If a startup fails, you are _not_ going to be thoroughly screwed unless you
had a primary role in screwing it up - you took a risk, you took initiative
and you will have had significant input on the company's product or solution -
employers will value that

The comments about getting used to benefits and a big pay-check are true - a
variety of factors caused to me to move companies, and I took one hell of a
pay-cut doing it - that's not an easy thing to adjust to

Great managers are a must. If you go for an interview anywhere, ask to meet
your supervisor, or whoever you'll be reporting to most of the time. I learn
as much from my managers as my colleagues.
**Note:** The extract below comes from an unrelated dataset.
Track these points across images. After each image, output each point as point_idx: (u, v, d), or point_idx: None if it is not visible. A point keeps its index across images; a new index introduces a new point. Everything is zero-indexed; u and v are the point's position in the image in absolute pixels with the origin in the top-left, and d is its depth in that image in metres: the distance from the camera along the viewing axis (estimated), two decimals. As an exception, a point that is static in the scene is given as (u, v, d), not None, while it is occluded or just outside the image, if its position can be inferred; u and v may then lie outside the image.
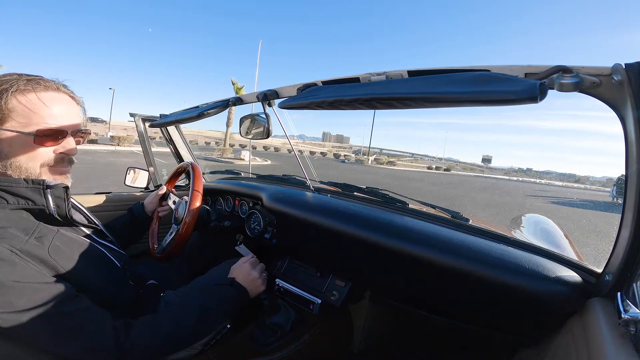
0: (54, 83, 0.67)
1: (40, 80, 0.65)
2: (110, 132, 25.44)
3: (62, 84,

Talk of larger companies exposing you to other large companies and brands is
true, but at the same time we are a company of <150 employees working in
partnership with Google, Red Hat, and Samsung. Smaller companies do not
automatically equal smaller opportunities.
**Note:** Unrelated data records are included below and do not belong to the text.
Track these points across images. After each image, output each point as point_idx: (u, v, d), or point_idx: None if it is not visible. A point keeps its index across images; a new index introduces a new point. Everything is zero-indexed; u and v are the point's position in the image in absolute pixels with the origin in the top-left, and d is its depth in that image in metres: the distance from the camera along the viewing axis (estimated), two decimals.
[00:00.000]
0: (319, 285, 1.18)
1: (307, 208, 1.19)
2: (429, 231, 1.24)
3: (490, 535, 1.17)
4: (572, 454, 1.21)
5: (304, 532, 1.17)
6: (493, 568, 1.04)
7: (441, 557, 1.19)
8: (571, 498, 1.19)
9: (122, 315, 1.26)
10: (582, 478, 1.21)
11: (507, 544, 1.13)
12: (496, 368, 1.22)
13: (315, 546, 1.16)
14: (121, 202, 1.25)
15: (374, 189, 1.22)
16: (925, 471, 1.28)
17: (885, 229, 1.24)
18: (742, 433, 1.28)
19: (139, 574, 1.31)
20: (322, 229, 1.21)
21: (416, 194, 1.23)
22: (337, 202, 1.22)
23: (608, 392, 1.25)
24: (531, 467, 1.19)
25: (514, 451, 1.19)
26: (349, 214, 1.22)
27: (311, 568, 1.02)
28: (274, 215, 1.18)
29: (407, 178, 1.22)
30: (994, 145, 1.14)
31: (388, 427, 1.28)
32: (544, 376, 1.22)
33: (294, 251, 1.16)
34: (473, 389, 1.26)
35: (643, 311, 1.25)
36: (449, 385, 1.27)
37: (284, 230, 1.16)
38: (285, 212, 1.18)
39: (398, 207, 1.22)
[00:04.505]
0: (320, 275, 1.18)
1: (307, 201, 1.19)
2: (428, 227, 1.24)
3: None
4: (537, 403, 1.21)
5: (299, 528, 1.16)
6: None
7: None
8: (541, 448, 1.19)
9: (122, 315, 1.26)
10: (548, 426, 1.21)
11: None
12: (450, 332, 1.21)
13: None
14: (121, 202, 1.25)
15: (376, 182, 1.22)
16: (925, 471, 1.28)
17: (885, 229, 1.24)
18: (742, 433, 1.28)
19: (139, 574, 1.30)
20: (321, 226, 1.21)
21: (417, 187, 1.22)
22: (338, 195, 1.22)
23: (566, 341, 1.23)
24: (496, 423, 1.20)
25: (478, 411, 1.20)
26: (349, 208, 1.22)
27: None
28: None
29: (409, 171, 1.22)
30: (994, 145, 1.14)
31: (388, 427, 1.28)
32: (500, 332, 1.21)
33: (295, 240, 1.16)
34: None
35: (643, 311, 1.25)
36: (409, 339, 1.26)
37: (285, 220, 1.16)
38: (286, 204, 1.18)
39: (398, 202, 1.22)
Sometimes I think I should have chosen the smaller company first. However, I
realise that I only think that because I have the experience of a larger
company to draw upon. If I _did_ choose the smaller company first? I imagine
I'd sometimes think I should have chosen the larger company instead :P

One final comment: I'm originally from the UK, and we don't have anything like
the Valley, despite what various MPs and Ministers would like to believe. San
Francisco is not a requirement for life in a startup, and I've never
understood the glamour associated with it - maybe that's because I've never
been so I don't know what I'm missing, but I'm perfectly happy here :)

------
RickS
The founder of the startup I'm at now, imgix, had this to say about it:

[http://blog.chriszacharias.com/cruise-
ships](http://blog.chriszacharias.com/cruise-ships)
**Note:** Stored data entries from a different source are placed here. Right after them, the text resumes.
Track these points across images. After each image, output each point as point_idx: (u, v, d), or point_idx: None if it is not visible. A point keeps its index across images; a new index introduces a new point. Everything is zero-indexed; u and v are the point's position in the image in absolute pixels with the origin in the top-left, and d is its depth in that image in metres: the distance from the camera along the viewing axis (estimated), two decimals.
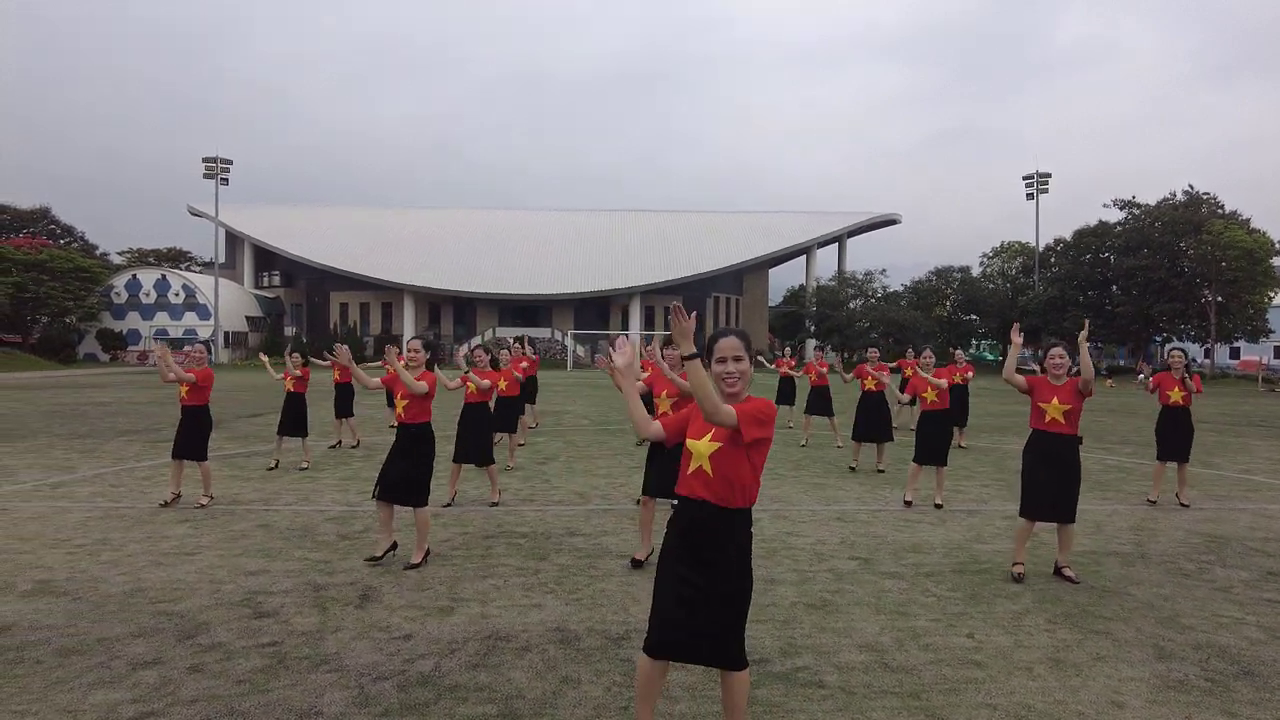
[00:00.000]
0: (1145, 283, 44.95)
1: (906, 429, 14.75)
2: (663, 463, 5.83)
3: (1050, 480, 5.72)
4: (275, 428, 10.76)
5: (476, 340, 60.66)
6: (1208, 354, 48.41)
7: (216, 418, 8.16)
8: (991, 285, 61.40)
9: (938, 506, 8.27)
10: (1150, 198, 48.75)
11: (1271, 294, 44.47)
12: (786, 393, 16.16)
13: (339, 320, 62.50)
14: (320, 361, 13.33)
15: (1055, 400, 5.76)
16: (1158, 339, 51.16)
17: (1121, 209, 49.17)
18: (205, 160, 55.80)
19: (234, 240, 65.50)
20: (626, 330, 60.82)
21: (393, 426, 15.04)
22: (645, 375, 8.95)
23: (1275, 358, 56.13)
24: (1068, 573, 5.80)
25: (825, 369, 13.68)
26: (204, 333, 56.96)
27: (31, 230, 60.88)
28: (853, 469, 10.69)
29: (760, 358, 8.50)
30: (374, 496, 5.88)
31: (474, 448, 8.10)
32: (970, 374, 13.68)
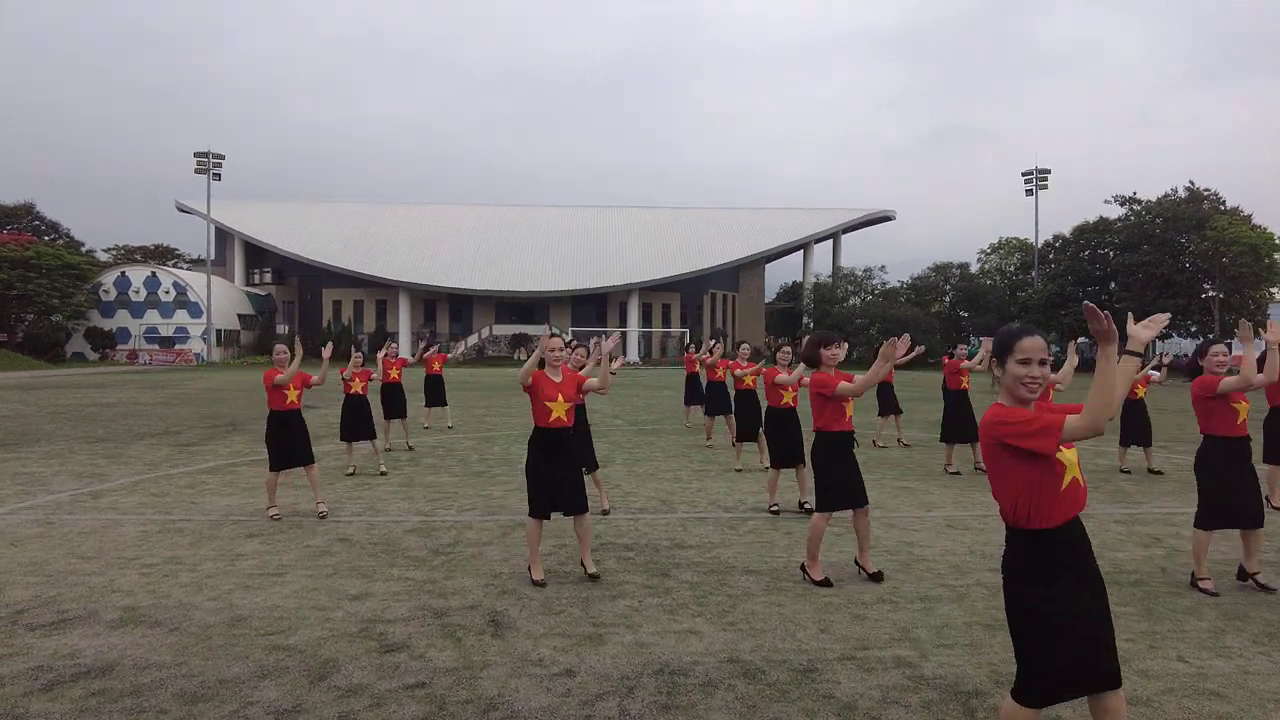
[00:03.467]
0: (1146, 279, 44.93)
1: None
2: (847, 471, 5.43)
3: (1245, 485, 5.33)
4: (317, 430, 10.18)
5: (473, 339, 60.00)
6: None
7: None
8: (990, 282, 61.44)
9: None
10: (1141, 197, 48.72)
11: (1274, 290, 44.60)
12: None
13: (332, 318, 61.58)
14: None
15: (1244, 400, 5.37)
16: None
17: (1122, 205, 49.17)
18: (197, 155, 54.62)
19: (224, 237, 64.28)
20: (626, 327, 60.32)
21: (427, 428, 14.52)
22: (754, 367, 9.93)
23: None
24: (1262, 579, 5.41)
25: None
26: (196, 331, 55.94)
27: (16, 226, 59.35)
28: (952, 473, 10.05)
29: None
30: (536, 515, 5.39)
31: (584, 453, 7.54)
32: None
Google is a cruise ship. You're young and agile in a way that you'll likely
never be again. As a result, you're more risk-tolerant as well.

Risk accordingly.

Despite that, don't confuse commitment and risk. The bay is a big place. It's
expensive to live in, and full of unlikely opportunities in equally unlikely
places.

Find a month to month lease if you can, or crash with somebody you know. Don't
lock yourself down with a long lease, the environment moves too fast and your
priorities will evolve even faster once you hit the ground here. I think
you'll appreciate the agility. It's a mistake I made, and would probably
change given a do-over.

Another miscellaneous thought: there are so many startups and things like this
going on in the bay that it's actually a bit of a blur, and while it's easy to
meet many people doing what you describe, they're all very much wrapped up in
their own version of the story. A job at google actually gives you proximity
to bigger names, for longer, and with more purpose. From a networking
standpoint, that has value. I don't think it negates the sole-suckingness of a
giant org for someone with your personality, but it's at least worth noting.

------
shantkiraz
Experience trumps all, whether you start at a large corporation or a
bootstrapped startup.

I know a handful of people who've worked at YouTube, Microsoft, etc. who
earned great experience and ended up starting their own companies shortly
after.

My personal recommendation would be to go the startup route, and even if it
doesn't pan out, future employers will take notice of your effort and will
make you more employable.

------
htapiardz
Just remember, live the present! So follow your dreams, it must be difficult
to say no to Google. But it will be more difficult to regret all your life,
that you did not follow your dreams when you can. Just keep in your head, you
only live once, so follow your DREAMS, it's your life you have TOTAL control
of it, and never regret from any decision you take and took because all of
them are Correct in the time you take or took them, there are not incorrect
ones just less accurate, and more accurate ones, but you only will discover
that in the future! So good luck! and be sure whatever you choose will be the
CORRECT decision.

------
yen223
If you work at Google but that doesn't work out, you can always leave and do
the startup thing.

If you work at a startup and that doesn't work out, you're thoroughly screwed.